## EXERCISE INSTRUCTIONS
Write each line exactly as it stands, from the line containing "water bottle: present [232,300,257,364]" through the end of the data.
*** Opening of SOURCE DATA ***
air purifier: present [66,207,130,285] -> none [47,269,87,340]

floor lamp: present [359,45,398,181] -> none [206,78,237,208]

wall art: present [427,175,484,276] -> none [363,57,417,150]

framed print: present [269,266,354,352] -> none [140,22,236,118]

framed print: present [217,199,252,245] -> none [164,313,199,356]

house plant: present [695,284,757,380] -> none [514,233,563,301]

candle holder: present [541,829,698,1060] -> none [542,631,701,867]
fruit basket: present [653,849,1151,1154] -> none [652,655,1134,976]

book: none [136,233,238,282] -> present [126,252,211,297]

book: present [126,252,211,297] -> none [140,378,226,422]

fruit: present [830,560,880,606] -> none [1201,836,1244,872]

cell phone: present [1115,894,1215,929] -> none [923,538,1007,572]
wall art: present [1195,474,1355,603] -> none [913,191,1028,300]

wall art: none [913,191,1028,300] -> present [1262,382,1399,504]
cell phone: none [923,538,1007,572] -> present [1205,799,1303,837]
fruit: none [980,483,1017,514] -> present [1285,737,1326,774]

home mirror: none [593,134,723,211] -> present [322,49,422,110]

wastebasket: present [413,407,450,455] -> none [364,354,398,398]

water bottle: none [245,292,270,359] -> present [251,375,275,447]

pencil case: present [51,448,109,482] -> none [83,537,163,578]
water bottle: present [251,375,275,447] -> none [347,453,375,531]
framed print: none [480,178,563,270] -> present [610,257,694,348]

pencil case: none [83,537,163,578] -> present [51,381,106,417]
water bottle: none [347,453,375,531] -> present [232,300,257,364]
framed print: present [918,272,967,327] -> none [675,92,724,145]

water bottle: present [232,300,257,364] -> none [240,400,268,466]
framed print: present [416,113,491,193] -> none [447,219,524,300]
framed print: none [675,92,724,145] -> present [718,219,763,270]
*** Close of SOURCE DATA ***
## SOLUTION FOR THIS PROBLEM
water bottle: present [232,300,257,364] -> none [240,400,268,466]
framed print: present [416,113,491,193] -> none [447,219,524,300]
framed print: none [675,92,724,145] -> present [718,219,763,270]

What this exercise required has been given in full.